Kumpulan Latihan:
1. Menurut teks tentang merdeka belajar dan kampus merdeka, kampus merdeka merupakan perwujudan pendekatan apa?
2. Teruskan teks tentang merdeka belajar dan kampus merdeka setelah kalimat terakhirnya.

Bacaan untuk Ditelaah:
• • •
Merdeka belajar memberi kesempatan mahasiswa untuk eksplorasi diri dengan beberapa kegiatan yang mencerminkan tridarma. Sedangkan kampus merdeka merupakan perwujudan pendekatan student centered sehingga mendorong kampus menjadi lebih baik dari sisi manajemen dan peningkatan mutu mahasiswa. Dari pengertian sederhana ini bisa dipahami bila merdeka belajar dan kampus merdeka mengarah kepada peningkatan mutu mahasiswa. Dan dosen sebagai aktor utama harus merespon dengan baik agar harapan tersebut dapat diwujudkan. Dimulai dari inovasi perkuliahan yang dilakukan, sampai melakukan pendampingan kepada mahasiswa secara terukur dan sistematis.
• • •
Bahan Kajian:
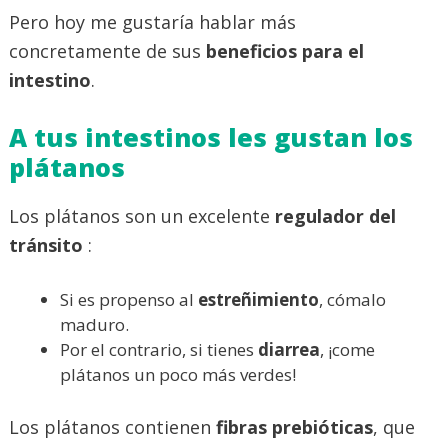
Pero hoy me gustaría hablar más
concretamente de sus
beneficios para el
intestino
.
A tus intestinos les gustan los
plátanos
Los plátanos son un excelente
regulador del
tránsito
:
Si es propenso al
estreñimiento
, cómalo
maduro.
Por el contrario, si tienes
diarrea
, ¡come
plátanos un poco más verdes!
Los plátanos contienen
fibras prebióticas
, que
• • •
Jawaban Tiap Tugas:
1. Pendekatan student centered.

2.
Dosen juga harus visioner, memiliki kepekaan untuk mengarahkan mahasiswa merasakan tantangan berat di masa depan. Agar mahasiswa turut serta mengerti beban mereka justru dimulai paska kuliah. Dimana dalam dunia profesional, ijazah tidak cukup mampu menjamin kesejahteraan seseorang. Dibutuhkan banyak prasyarat yang salah satunya adalah kompetensi. Kompetensi yang teruji dan handal salah satu caranya didapat dengan mengikuti proses tridarma di kampus dengan baik. Kemampuan visioner dosen untuk mengarahkan mahasiswa lebih peduli dalam berproses menjadi tantangan dalam masa pandemi. Dimana ketika sudah setahun perkuliahan berjalan semi online, geliat untuk bangun dan berbenah dirasa kurang gairahnya. Hal ini bisa kita rasakan dari pengalaman pribadi dalam hal administrasi Pendidikan dan tuntutan kebutuhan menulis yang bagi dosen adalah sebuah kewajiban yang tersurat.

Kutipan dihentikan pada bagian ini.